Parce que nous manquons de lieux, de temps et de méthode pour parler du travail, de notre activité, de ce qui fait la fierté professionnelle et de la possible surcharge. Parlons de l’ensemble des conditions de l’activité. Soyons à l’écoute du travail.


Comment les salariés parlent-ils de leur activité ?

Ce célèbre dessin de Plantu paru dans les années 1990 représente, campés l’un face à l’autre, un patron et un ouvrier. Le premier parle contraintes économiques : inflation, salaires, production, pression extérieure… L’autre n’évoque, lui, qu’un besoin : gagner de quoi vivre. Dans cette caricature de la question sociale, l’homme au cigare et celui à la casquette ne dialoguent pas parce que le dessin élude volontairement deux éléments : l’entreprise et le travail. Si on s’en tient à l’approche économique ou au produit du travail (le pain), on manque l’essentiel, c’est-à-dire l’activité.

En théorie, de nombreux espaces leur offrent des opportunités d’expression et de discussion : dans les processus de management (réunion d’équipe, groupe projet), de dialogue social, de développement professionnel (session de formation, groupe d’analyse de pratiques), dans des espaces informels de vie au quotidien (pause-café, cantine), etc.

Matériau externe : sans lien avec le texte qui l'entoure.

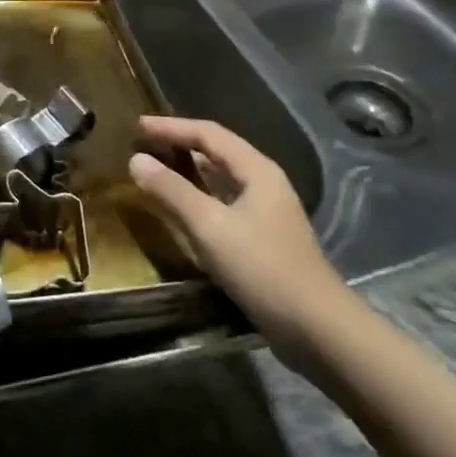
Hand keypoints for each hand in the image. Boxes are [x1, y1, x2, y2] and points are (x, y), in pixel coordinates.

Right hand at [129, 116, 347, 348]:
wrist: (319, 331)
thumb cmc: (263, 269)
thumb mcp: (210, 227)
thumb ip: (172, 191)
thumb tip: (136, 160)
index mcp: (256, 170)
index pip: (208, 133)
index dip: (171, 126)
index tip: (139, 125)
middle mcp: (264, 182)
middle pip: (217, 151)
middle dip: (181, 143)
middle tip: (145, 143)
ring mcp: (268, 212)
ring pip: (222, 178)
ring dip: (190, 169)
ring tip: (159, 168)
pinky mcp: (265, 238)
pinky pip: (225, 202)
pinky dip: (200, 196)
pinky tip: (185, 208)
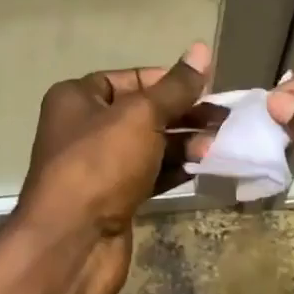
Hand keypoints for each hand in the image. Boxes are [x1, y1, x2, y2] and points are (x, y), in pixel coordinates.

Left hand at [12, 42, 211, 293]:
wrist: (71, 244)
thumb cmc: (101, 164)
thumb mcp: (141, 116)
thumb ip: (175, 87)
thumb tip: (201, 49)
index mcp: (77, 98)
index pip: (130, 78)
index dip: (167, 80)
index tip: (205, 86)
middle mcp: (84, 127)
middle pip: (142, 111)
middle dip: (182, 113)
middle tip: (222, 117)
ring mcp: (98, 166)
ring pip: (148, 144)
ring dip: (183, 141)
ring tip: (218, 142)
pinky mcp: (113, 198)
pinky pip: (149, 174)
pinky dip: (174, 168)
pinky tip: (203, 165)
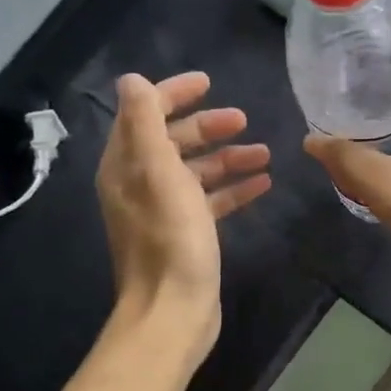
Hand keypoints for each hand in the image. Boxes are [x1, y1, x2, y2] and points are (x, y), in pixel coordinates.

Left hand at [97, 71, 271, 362]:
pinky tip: (263, 185)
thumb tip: (132, 79)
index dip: (174, 94)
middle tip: (243, 120)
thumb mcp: (158, 173)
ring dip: (228, 158)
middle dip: (208, 127)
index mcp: (126, 166)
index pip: (145, 114)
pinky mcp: (187, 234)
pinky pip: (211, 200)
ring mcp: (164, 210)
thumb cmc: (170, 240)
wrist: (173, 311)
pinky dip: (233, 189)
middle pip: (174, 141)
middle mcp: (140, 183)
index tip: (209, 83)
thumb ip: (146, 123)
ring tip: (264, 153)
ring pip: (197, 171)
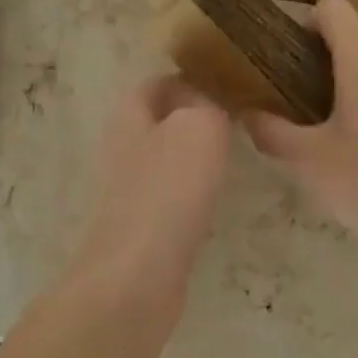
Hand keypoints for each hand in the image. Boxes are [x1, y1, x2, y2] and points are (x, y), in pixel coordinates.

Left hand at [67, 75, 231, 322]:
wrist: (136, 277)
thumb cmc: (167, 191)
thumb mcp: (199, 128)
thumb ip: (206, 105)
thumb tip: (205, 106)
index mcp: (129, 117)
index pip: (155, 84)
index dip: (187, 79)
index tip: (225, 84)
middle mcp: (122, 149)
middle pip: (157, 122)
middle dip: (191, 118)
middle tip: (235, 121)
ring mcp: (128, 192)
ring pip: (163, 160)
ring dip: (192, 156)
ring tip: (232, 156)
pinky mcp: (139, 229)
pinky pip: (169, 197)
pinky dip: (190, 193)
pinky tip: (214, 200)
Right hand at [245, 0, 357, 274]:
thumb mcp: (310, 162)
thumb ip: (271, 133)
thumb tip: (246, 114)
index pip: (332, 9)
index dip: (300, 21)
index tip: (277, 54)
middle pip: (349, 42)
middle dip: (312, 65)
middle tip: (285, 102)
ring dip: (339, 91)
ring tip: (316, 134)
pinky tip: (355, 155)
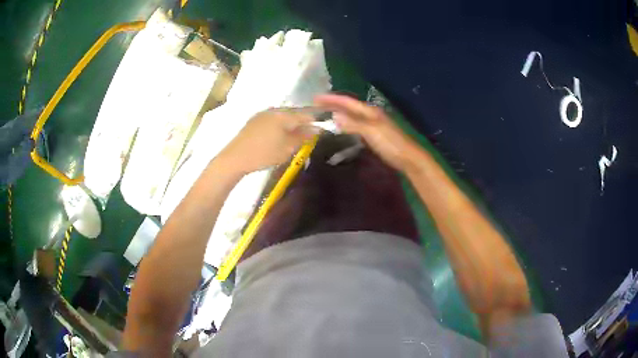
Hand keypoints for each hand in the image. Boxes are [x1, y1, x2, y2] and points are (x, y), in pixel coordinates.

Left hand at [218, 109, 314, 173]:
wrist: (235, 158)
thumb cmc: (264, 154)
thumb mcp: (287, 148)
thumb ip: (303, 137)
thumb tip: (317, 129)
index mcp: (285, 115)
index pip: (306, 114)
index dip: (316, 122)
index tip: (321, 132)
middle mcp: (274, 110)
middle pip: (295, 113)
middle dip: (303, 123)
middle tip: (307, 137)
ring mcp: (263, 114)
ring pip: (283, 116)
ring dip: (291, 124)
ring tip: (293, 138)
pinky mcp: (254, 120)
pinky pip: (273, 118)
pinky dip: (279, 125)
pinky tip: (278, 136)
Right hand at [314, 94, 419, 171]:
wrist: (408, 158)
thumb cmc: (391, 143)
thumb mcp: (371, 131)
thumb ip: (352, 123)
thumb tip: (333, 115)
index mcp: (369, 111)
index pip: (347, 101)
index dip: (331, 99)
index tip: (315, 98)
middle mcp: (370, 114)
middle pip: (348, 106)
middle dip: (333, 104)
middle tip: (316, 105)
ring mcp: (373, 124)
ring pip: (351, 115)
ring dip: (338, 113)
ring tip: (324, 114)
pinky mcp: (373, 134)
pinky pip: (355, 125)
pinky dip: (345, 124)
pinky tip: (340, 128)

Crédit : Wingz / CFDT Cadres

Du dialogue professionnel au dialogue social, des instances aux échanges informels, les espaces et les attendus ne se ressemblent pas : on parle pour gérer la qualité et l’efficacité productive, pour apprendre collectivement du travail, pour traiter d’enjeux de santé ou sécurité, pour évaluer des missions personnelles ou collectives, etc.

Or, l’intensification du travail tend à supprimer nombre d’espaces naturels où les acteurs pouvent réguler le travail.

La mise en débat de l’activité prescrite ne s’impose pas en soi au sein des organisations productives alors même que la complexité impose de démultiplier les échanges. De nombreux acteurs ont souligné le paradoxe d’une communication devenue omniprésente dans le travail contemporain qui se distingue d’une mise en discussion du travail lui-même. Sans compter le poids la parole et des outils de communication pour faire adhérer le personnel au projet de l’entreprise. En somme : « Jamais probablement autant d’information n’a été disponible et n’a circulé dans les organisations et, dans le même temps, jamais l’on a eu moins de temps pour parler du travail… L’hypertrophie de l’information semble chasser la communication » (G. Minguet, M. Detchessahar).


Les salariés n’exposent pas spontanément tout ce qui fait leur charge de travail, tout ce qu’ils déploient pour travailler. Les salariés parlent peu d’eux-mêmes en tant qu’acteurs, en tant que professionnels en action, voire simplement en tant que personnes au travail. Ils parlent de leur charge prescrite, de leurs responsabilités et de leur entreprise : en tant que travailleurs en poste. La parole au travail en vue d’une régulation de la charge prend donc le reflet d’une discussion sur le travail.

Le sociologue Ph. Zarifian a décrit l’importance prise par la communication dans le travail aujourd’hui, de par la complexité des organisations qui nécessite toujours plus de coopération, et par le besoin sociétal croissant de faire société, jusque dans l’entreprise alors que se défont les corps intermédiaires traditionnels.

Par complexification, il faut entendre également l’intellectualisation des tâches et la rapidité de l’évolution des livrables, dans un contexte où l’activité servicielle domine. Coopérer, c’est opérer ensemble : communiquer, c’est se mettre d’accord sur ce qu’il y a à faire. Il y a la nécessité de développer « une politique de communication dans le travail ».